THE TASK: Lines from the first one down to the one containing "was stained to" in the data below are the only ones needed; please return them exactly, both ends included.

RECORDS SHOWN:
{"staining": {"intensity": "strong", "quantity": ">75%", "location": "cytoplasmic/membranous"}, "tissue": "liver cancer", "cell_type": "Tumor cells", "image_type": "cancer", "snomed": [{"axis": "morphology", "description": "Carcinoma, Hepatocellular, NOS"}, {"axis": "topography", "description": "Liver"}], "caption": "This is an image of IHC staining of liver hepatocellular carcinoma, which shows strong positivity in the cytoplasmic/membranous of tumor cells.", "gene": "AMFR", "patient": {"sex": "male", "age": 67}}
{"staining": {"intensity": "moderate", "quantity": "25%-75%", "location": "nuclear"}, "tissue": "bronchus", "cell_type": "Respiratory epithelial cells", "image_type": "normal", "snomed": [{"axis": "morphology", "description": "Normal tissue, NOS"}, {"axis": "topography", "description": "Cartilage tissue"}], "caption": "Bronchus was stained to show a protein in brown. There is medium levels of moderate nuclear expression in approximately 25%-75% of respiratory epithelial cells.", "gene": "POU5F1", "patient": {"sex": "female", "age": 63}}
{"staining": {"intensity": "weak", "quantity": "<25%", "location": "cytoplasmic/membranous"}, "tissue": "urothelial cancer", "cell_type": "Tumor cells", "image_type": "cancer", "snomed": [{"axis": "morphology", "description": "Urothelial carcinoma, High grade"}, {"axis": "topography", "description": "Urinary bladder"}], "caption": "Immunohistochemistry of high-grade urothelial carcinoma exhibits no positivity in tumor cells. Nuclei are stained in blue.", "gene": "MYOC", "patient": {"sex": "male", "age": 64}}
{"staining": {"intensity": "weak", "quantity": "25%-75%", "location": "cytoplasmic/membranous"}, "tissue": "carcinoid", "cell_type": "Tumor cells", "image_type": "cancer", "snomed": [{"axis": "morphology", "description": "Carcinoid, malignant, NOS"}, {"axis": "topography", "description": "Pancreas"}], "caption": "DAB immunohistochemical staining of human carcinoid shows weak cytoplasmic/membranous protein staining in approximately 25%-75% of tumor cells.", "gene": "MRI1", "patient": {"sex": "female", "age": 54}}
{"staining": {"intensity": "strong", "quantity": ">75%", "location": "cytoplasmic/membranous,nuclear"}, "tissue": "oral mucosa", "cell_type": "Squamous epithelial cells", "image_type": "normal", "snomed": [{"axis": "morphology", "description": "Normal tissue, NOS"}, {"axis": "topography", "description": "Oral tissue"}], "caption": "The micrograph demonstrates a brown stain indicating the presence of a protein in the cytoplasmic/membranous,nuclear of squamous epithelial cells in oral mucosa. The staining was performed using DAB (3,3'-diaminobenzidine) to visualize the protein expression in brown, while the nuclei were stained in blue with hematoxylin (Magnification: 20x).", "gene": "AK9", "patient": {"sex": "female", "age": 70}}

ANSWER BELOW:
{"staining": {"intensity": "strong", "quantity": ">75%", "location": "cytoplasmic/membranous"}, "tissue": "liver cancer", "cell_type": "Tumor cells", "image_type": "cancer", "snomed": [{"axis": "morphology", "description": "Carcinoma, Hepatocellular, NOS"}, {"axis": "topography", "description": "Liver"}], "caption": "This is an image of IHC staining of liver hepatocellular carcinoma, which shows strong positivity in the cytoplasmic/membranous of tumor cells.", "gene": "AMFR", "patient": {"sex": "male", "age": 67}}
{"staining": {"intensity": "moderate", "quantity": "25%-75%", "location": "nuclear"}, "tissue": "bronchus", "cell_type": "Respiratory epithelial cells", "image_type": "normal", "snomed": [{"axis": "morphology", "description": "Normal tissue, NOS"}, {"axis": "topography", "description": "Cartilage tissue"}], "caption": "Bronchus was stained to show a protein in brown. There is medium levels of moderate nuclear expression in approximately 25%-75% of respiratory epithelial cells.", "gene": "POU5F1", "patient": {"sex": "female", "age": 63}}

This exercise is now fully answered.